[Optical and exposure parameters]
===
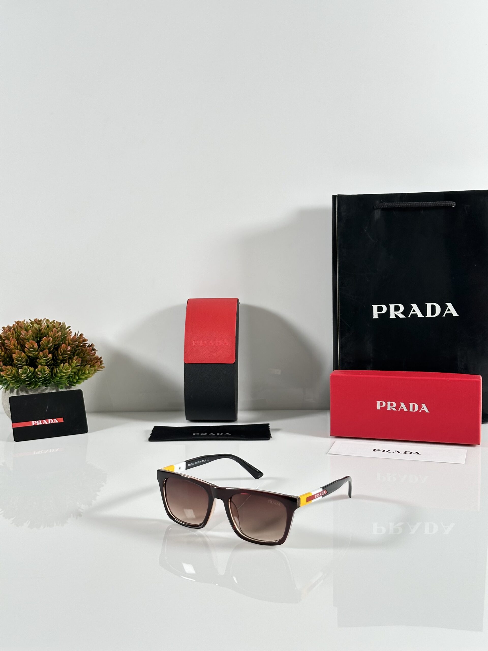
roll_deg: +0.5
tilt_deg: -8.1
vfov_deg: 39.7
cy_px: 326
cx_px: 244
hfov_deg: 30.3
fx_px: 902
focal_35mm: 48
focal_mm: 6.86
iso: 100
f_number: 1.78
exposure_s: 1/100
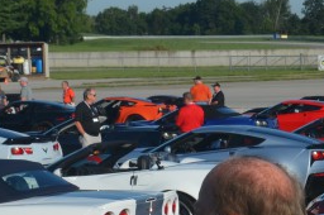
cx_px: 310
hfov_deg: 13.0
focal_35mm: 156
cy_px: 248
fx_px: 1402
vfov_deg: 8.7
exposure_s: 1/320
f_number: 9
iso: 100
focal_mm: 26
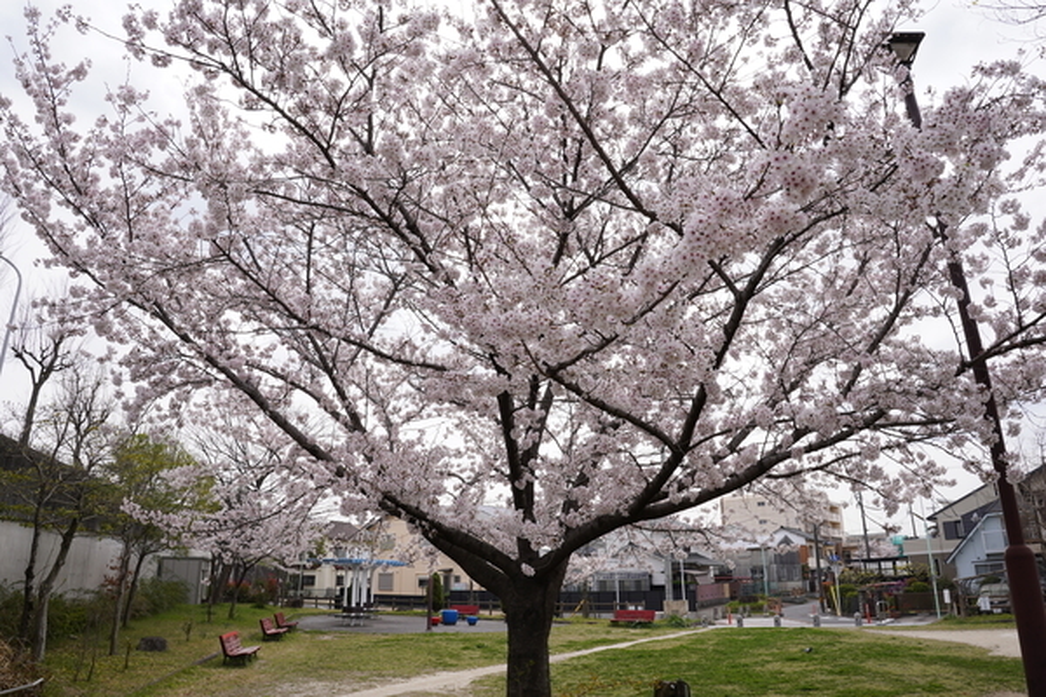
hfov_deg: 73.7
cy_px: 348
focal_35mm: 24
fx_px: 697
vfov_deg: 53.1
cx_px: 523
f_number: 16
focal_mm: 24
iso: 100
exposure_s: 1/50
===
— PROBLEM DETAILS —
Here the lines from the one with "exposure_s: 1/320" through the last line of the data above need to be repeated exactly, both included, and any picture omitted.

— TASK ANSWER —
exposure_s: 1/320
f_number: 9
iso: 100
focal_mm: 26
hfov_deg: 73.7
cy_px: 348
focal_35mm: 24
fx_px: 697
vfov_deg: 53.1
cx_px: 523
f_number: 16
focal_mm: 24
iso: 100
exposure_s: 1/50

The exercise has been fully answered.